Friday, February 8, 2013

Photographing the Saints!



I’ve had three shows with Contact over the years - plenty photos in the Star, the Sun and Globe & Mail – Downbeat, Jazztimes, JAZZIZ, numerous CDs and portrait work. Travel photos – etc. Yet nothing has done more to get my work seen and established as Facebook and I have all of you to thank. This is my gallery. I’m not a frigid photo snob who thinks everyone is about to steal or replicate my work. I live in today’s world and the audience is far broader and better educated on many levels. You know what junk looks like and you say so!

This is year twenty for me packing around a camera and it’s like walking hand and hand with God. I see everything – this is one amazing world we inhabit!

There were times in Havana I just didn’t want to lift the camera another moment then I thought about what Graham Shaw said – “shoot those fucking cars!” Yes, Graham! Sir!

Photography like anything else in life we have a passion for is hard work. There are moments you are just itching to get going and return with shit and others you drag your sorry ass uphill and come back with certified gold. It’s about persistence and practice. It also really helps being an extrovert and genuinely enjoy the company and language of people.
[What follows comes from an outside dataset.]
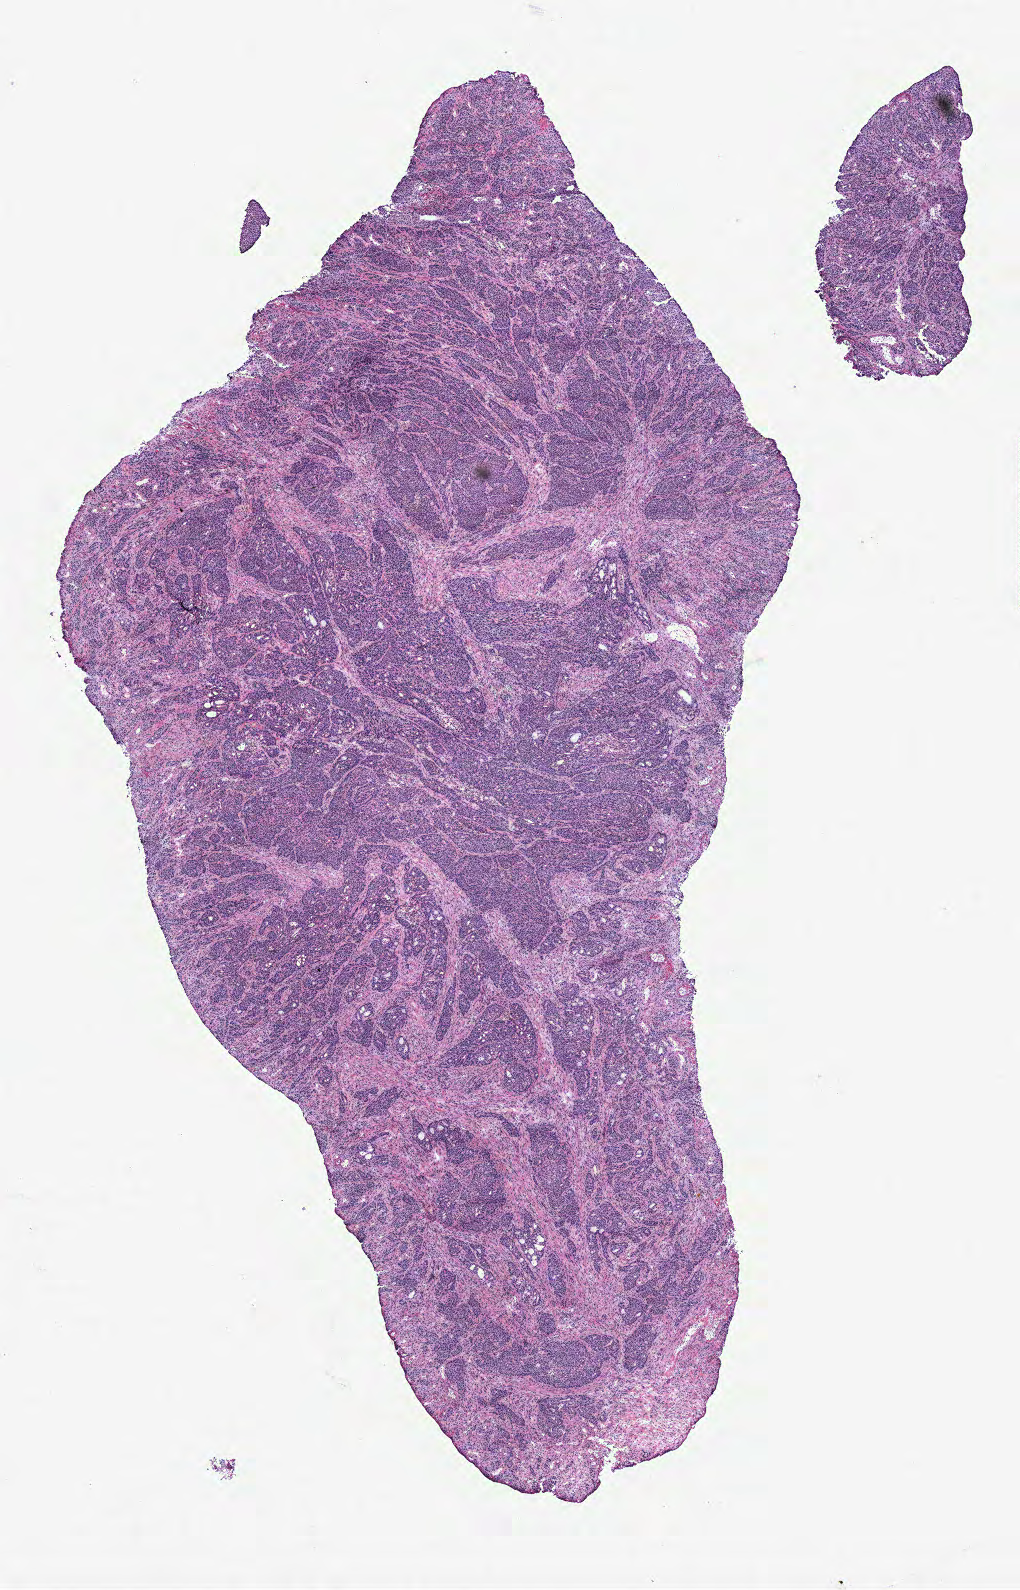
Whole-slide histology image, H&E — whole scanned area (about 8.2 x 12.7 mm) shown as a low-resolution overview. Colon, tumour tissue. Patient: female, age 78 years.
Primary tumour site (as recorded): colon. Histologic diagnosis: Adenocarcinoma, NOS. AJCC pathologic stage: IIA.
I blame my Italian grandmother who ran three dairy farms in the mountains of Pennsylvania. She came here in 1974 and turned this stagnant pool upside down. She insisted I take her everywhere – the subway where she hunted every woman in mourning black and took up residence next to them and by two stops later was best friends. Stores – I couldn’t get her out of Kensington Market – by the time we pried her loose she had promised to come back and visit a dozen establishments with recipes and messages from the old country – and yes she went back to Rome and wreaked havoc.

Nellie knew no fear! She saw the world for what it is – a giant family deep with stories and life experiences and everything - no matter how insignificant is worthy of time and most fascinating.
Ms. Michelone thanks for opening my good eyes!